Les bases ont essentiellement progressé dans les territoires des Hauts-de-Seine (GPSO, Vallée Sud et Paris Ouest la Défense) et le Nord de la Seine-Saint-Denis. À l’inverse, elles ont baissé sur Grand Orly Seine Bièvre et Grand Paris Sud Est Avenir.  

  • À court et moyen terme, plusieurs facteurs devront donc être étudiés pour mesurer la dynamique des contributions perçues par les intercommunalités franciliennes au titre de la CFE : l’évolution des valeurs locatives sur les locaux commerciaux : au même titre que ce qui se passe sur les locaux d’habitation (actualisation des valeurs locatives inférieure à 1 %), l’atonie du marché sur la location de locaux commerciaux ne devrait pas aboutir à une variation notable des bases foncières comme ce fut le cas en 2017 ou 2018 (hausse supérieure à 2,5 %) ;
  • le nombre d’entreprises en situation de défaillance économique. Les dernières statistiques de la Banque de France montrent un recul du nombre de défaillances d’entreprises en 2020 par rapport à 2019. Cette situation paradoxale, et probablement temporaire, est à mettre en perspective avec les soutiens massifs et transitoires accordés par l’État aux entreprises ; 
  • ou, à l’inverse la création, ex nihilo, de locaux commerciaux ou industriels nouvellement soumis à la CFE.

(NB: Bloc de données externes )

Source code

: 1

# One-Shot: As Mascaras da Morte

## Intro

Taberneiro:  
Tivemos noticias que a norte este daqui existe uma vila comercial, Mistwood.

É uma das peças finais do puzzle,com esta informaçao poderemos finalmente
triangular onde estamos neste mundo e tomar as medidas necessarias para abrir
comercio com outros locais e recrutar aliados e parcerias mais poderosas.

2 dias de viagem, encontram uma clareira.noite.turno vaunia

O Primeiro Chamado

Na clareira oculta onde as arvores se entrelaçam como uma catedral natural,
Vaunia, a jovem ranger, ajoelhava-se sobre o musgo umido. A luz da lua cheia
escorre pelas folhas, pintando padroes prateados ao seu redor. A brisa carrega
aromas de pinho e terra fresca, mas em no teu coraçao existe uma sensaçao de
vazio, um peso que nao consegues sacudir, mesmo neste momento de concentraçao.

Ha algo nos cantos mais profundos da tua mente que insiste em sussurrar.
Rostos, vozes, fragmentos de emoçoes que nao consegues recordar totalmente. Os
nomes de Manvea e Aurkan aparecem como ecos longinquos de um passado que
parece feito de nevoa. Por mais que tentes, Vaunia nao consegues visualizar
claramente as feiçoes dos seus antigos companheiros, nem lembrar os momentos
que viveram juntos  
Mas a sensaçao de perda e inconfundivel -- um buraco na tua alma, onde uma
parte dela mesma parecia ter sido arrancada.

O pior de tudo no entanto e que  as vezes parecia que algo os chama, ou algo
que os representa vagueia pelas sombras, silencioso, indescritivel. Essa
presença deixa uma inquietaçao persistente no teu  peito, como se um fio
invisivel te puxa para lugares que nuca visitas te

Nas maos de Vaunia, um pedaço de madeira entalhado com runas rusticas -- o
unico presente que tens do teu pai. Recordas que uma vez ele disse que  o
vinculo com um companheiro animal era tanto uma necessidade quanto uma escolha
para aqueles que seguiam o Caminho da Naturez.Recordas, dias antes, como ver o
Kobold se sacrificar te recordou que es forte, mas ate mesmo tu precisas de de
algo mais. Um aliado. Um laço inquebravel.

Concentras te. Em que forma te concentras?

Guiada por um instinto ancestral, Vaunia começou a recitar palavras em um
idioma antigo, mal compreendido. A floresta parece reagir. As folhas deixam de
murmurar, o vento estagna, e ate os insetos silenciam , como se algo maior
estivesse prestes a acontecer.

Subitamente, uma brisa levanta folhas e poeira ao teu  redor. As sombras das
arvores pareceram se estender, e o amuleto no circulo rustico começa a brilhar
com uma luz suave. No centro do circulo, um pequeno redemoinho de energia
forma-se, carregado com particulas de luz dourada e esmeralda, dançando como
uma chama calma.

Au-delà de ces incertitudes de court terme sur l’évolution des bases, demeure le devenir des taux. L’année 2021 marque en effet le début de leur période d’encadrement qui vise à une convergence des taux de CFE des territoires et de la ville de Paris vers un taux métropolitain unique.

Bien que le législateur a prévu une longue période (17 ans après la création des EPT, soit 2033) pour unifier ce taux, les transferts de fiscalité au sein de la Métropole pourraient être notables avec une augmentation de la pression sur les territoires où les taux sont actuellement bas (Paris, Paris Ouest la Défense, Grand Paris Seine Ouest) et, à l’inverse, des diminutions de plus de 30 % sur les territoires à taux élevés (Est Ensemble, Terres d’Envol, Plaine Commune, Grand Paris Sud Est Avenir). Le mécanisme de convergence des taux suscite toutefois des incertitudes : il n’aura en effet de sens que si les ressources de CFE font l’objet d’une mutualisation à l’échelle métropolitaine, faute de quoi, les EPT présentant les taux les plus élevés aujourd’hui verraient leurs ressources diminuer demain.

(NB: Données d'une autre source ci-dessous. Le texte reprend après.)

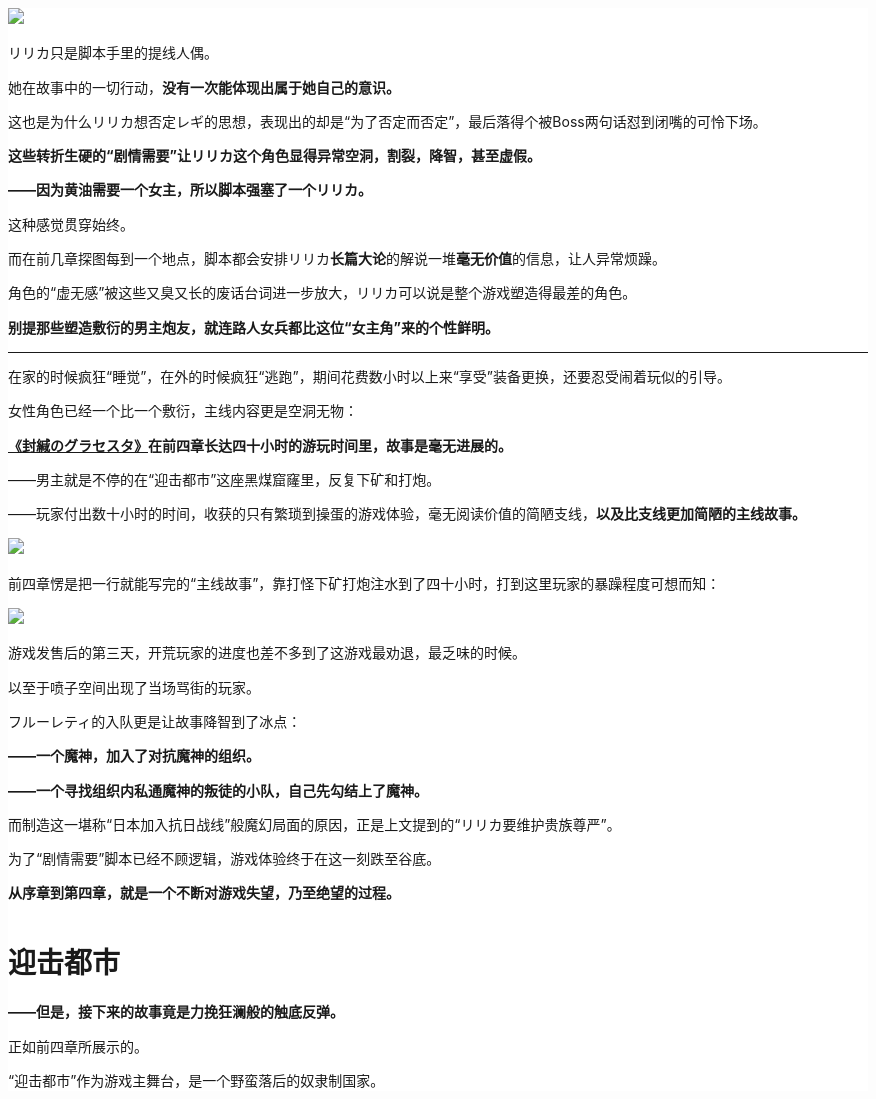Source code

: ![](https://cdn.jsdelivr.net/gh/Pockies/pic/741f9461ly1fy33lnbp5pj212w0lvkjl.jpg)

リリカ只是脚本手里的提线人偶。

她在故事中的一切行动，**没有一次能体现出属于她自己的意识。**

这也是为什么リリカ想否定レギ的思想，表现出的却是“为了否定而否定”，最后落得个被Boss两句话怼到闭嘴的可怜下场。

**这些转折生硬的“剧情需要”让リリカ这个角色显得异常空洞，割裂，降智，甚至虚假。**

**——因为黄油需要一个女主，所以脚本强塞了一个リリカ。**

这种感觉贯穿始终。

而在前几章探图每到一个地点，脚本都会安排リリカ**长篇大论**的解说一堆**毫无价值**的信息，让人异常烦躁。

角色的“虚无感”被这些又臭又长的废话台词进一步放大，リリカ可以说是整个游戏塑造得最差的角色。

**别提那些塑造敷衍的男主炮友，就连路人女兵都比这位“女主角”来的个性鲜明。**

---

在家的时候疯狂“睡觉”，在外的时候疯狂“逃跑”，期间花费数小时以上来“享受”装备更换，还要忍受闹着玩似的引导。

女性角色已经一个比一个敷衍，主线内容更是空洞无物：

**[《封緘のグラセスタ》](http://www.eukleia.co.jp/eushully/eu019.html)在前四章长达四十小时的游玩时间里，故事是毫无进展的。**

——男主就是不停的在“迎击都市”这座黑煤窟窿里，反复下矿和打炮。

——玩家付出数十小时的时间，收获的只有繁琐到操蛋的游戏体验，毫无阅读价值的简陋支线，**以及比支线更加简陋的主线故事。** 

![](https://cdn.jsdelivr.net/gh/Pockies/pic/741f9461ly1fy33mjmtjxj212c04nn2i.jpg)

前四章愣是把一行就能写完的“主线故事”，靠打怪下矿打炮注水到了四十小时，打到这里玩家的暴躁程度可想而知：

![](https://cdn.jsdelivr.net/gh/Pockies/pic/741f9461ly1fxtdij60g1j20ut05eq4p.jpg)

游戏发售后的第三天，开荒玩家的进度也差不多到了这游戏最劝退，最乏味的时候。

以至于喷子空间出现了当场骂街的玩家。

フルーレティ的入队更是让故事降智到了冰点：

**——一个魔神，加入了对抗魔神的组织。**

**——一个寻找组织内私通魔神的叛徒的小队，自己先勾结上了魔神。**

而制造这一堪称“日本加入抗日战线”般魔幻局面的原因，正是上文提到的“リリカ要维护贵族尊严”。

为了“剧情需要”脚本已经不顾逻辑，游戏体验终于在这一刻跌至谷底。

**从序章到第四章，就是一个不断对游戏失望，乃至绝望的过程。**

# 迎击都市

**——但是，接下来的故事竟是力挽狂澜般的触底反弹。**

正如前四章所展示的。

“迎击都市”作为游戏主舞台，是一个野蛮落后的奴隶制国家。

Vers de nouvelles discussions dans le prochain PLF 2022...

En l’état actuel des dispositions prévues dans le code général des collectivités territoriales, la CFE continuera d’être levée à l’échelle des EPT et de la ville de Paris en 2022 mais, à ce stade, sans disposition spécifique prévue de reversement partiel à la MGP. Dans la mesure où les perspectives d’amélioration des marges de manœuvre budgétaires liées à un rebond de la CVAE sont encore illusoires pour la Métropole, comment ne pas imaginer une saison supplémentaire aux feuilletons des relations financières Territoires-Métropole dans la prochaine loi de Finances 2022 ? En attendant sûrement des évolutions plus structurantes lors de la législature suivante...

Valentin Sauques

1. Cotisation foncière des entreprises, cotisation sur la valeur ajoutée des entreprises, taxes sur les surfaces commerciales et imposition forfaitaire sur les entreprises de réseau.
2. Voir étude L'Institut sur les effets de la crise sanitaire sur l'économie francilienne.